I’m really fascinated with this idea of ​​what an artist is. Speaking my common language (music) is a very small variable. We have 12 notes. There is a collection of rhythms that we usually use. There’s a kind of vernacular of tools, tones, and timbres, but when you start adding it, it becomes a very deep set of data.

On its cover, “What’s unique and unique about an artist?” And that’s what I’ve been curious about all my adult life. Seeing the research going on in artificial intelligence, I immediately thought that music is the fruit of hanging.

Today, we can take the sum of the production of artists and take their artistic work and quantify the whole thing in a training set, in a massive training set of multivariates. And we don’t even name the variables. RNN (repeating neural networks) and CNN (convolutional neural networks) named automatically.

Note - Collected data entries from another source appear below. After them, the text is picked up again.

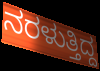
ನರಳುತ್ತಿದ್ದ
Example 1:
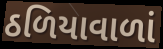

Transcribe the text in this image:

ઠળિયાવાળાં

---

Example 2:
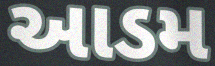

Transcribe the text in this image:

આડમ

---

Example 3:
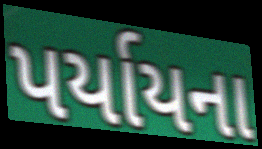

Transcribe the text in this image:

પર્યાયના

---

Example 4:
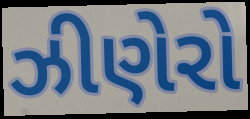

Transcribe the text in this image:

ઝીણેરો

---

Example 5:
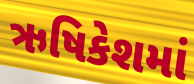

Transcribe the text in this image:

ઋષિકેશમાં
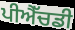
ਪੀਐੱਚਡੀ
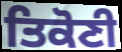
ਤਿਕੋਣੀ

So you’re referring to a set of music that can be used to “train” an artificial intelligence algorithm, and then it can create original music that resembles the music you were trained in. If we reduce the genius of artists like Coltrane or Mozart to a training set and recreate their sound, how will musicians and music lovers respond?

I think the closer you get, the more this idea of ​​the valley becomes. Some would say that things like music are sacred and related to very basic levels of our humanity. It is not difficult to engage in a spiritual conversation about what music is like as a language, what it means, how powerful it is, and how it transcends culture, race, and time. So a traditional musician might say, “That’s not possible. There are so many nuances and feelings, and your life experience, and these kinds of things that go into the music output.”

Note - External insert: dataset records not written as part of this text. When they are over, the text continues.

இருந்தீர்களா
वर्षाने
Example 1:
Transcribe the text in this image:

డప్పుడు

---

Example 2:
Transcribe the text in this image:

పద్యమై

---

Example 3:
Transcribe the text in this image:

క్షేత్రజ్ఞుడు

And my part goes like an engineer. Look at what Google has done. MIDI is a simple type of motor generation where all Bach’s works have been taken and can be spit out [Bach-like] fugak. Bach wrote many escapes, which is a great example. He is also the father of modern harmony. Musicologists listen to some of them on Google Magenta escapes and cannot be distinguished from Bach’s original works. Again, this makes us question what the artist is.

I’m both happy and I’m terribly terrified about this space we’re expanding. Maybe the less I want to ask is “We can, but should we?” and more “How do we do this responsibly, because it’s happening?”

Right now, there are companies that are using something like Spotify or YouTube to train their models with living, copyrighted, and protected works. But companies are allowed to take someone’s job and train models right now. Should we do that? Or should we talk to artists about them first? I think we need to put in place protective mechanisms for visual artists, programmers, musicians.